Otel, Restoran ve sosyal tesislerde fahiş fiyatlar ile turisti kazıklarsak.
Ulaşım ihtiyacı olan turistleri fahiş fiyatlar ile şehirde gezdirip soyarsak,
İndirim yapmak yerine bindirim yaparak gelenleri kaz gibi yolarsak,
Kars lı hemşerimize 25 liraya sattığımız kaşarı doğu ekspresi ile gelenlere elli liraya satarsak
En büyük ahmaklığı ve divaneliği etmiş oluruz.
Altın yumurtlayan kazı kesersek bu şehre karşı cinayet işlemiş oluruz.
Kars esnafının adı fırsatçı ve kazıkçıya çıkarsa bu olumsuz kara leke sosyal medyada şehrimize ve esnafa karşı diğer şehirlerin eliyle karalama kampanyasına döner. Bir gelen bir daha gelmeye tövbe eder.
Bir zamanlar İstanbul da Kars’ın adı o kadar kötüye çıkmıştı ki bulaşıkçı bir arayan esnaf ilanın altına Karslı hariç yazıyordu.

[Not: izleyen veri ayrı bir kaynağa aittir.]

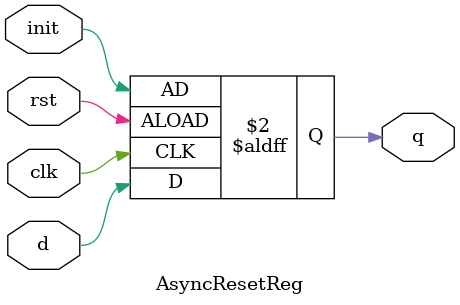
<source format=v>


/** This black-boxes an Async Reset
  * Reg.
  *  
  * Because Chisel doesn't support
  * parameterized black boxes, 
  * we unfortunately have to 
  * instantiate a number of these.
  *  
  *  Do not confuse an asynchronous
  *  reset signal with an asynchronously
  *  reset reg. You should still 
  *  properly synchronize your reset 
  *  deassertion.
  *  
  *  @param d Data input
  *  @param q Data Output
  *  @param clk Clock Input
  *  @param rst Reset Input
  *  
  *  @param init Value to write at Reset. 
  *  This is a constant, 
  *  but this construction
  *  will likely make backend flows
  *  and lint tools unhappy.
  * 
  */

module AsyncResetReg (
                      input      d,
                      output reg q,

                      input      clk,
                      input      rst,
                      
                      input      init);

   always @(posedge clk or posedge rst) begin

      if (rst) begin
         q <= init;
      end else begin
         q <= d;
      end
   
   end
   

endmodule // AsyncResetReg


</source>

Şimdi yıllardır ağlayan esnaf Kars ın meşhur kazını kaşarını balını yağını fahiş fiyata satıp milleti kaz gibi yolarsa Kars kazı ile değil kaz’ığıyla meşhur olur.
Bir anda şenlenen ve oteller, çıldır gölü, lokantalar ve mandıralar sinek avlamaya başlar. Doğu ekspresi yol ve güzergâh değiştirip başka şehirlerin yüzünü güldürmeye başlar.
Doğu ekspresi ve otobüs turları ile şehrimize mal, servet, iyilik, ihsan ve hayır getiren Hızır misüllü turistler izzeti ikram, ilgi, hürmet ve indirim yerine Kars Kaz’ığı yerseler bir daha kapımızı çalmazlar. Vesselam.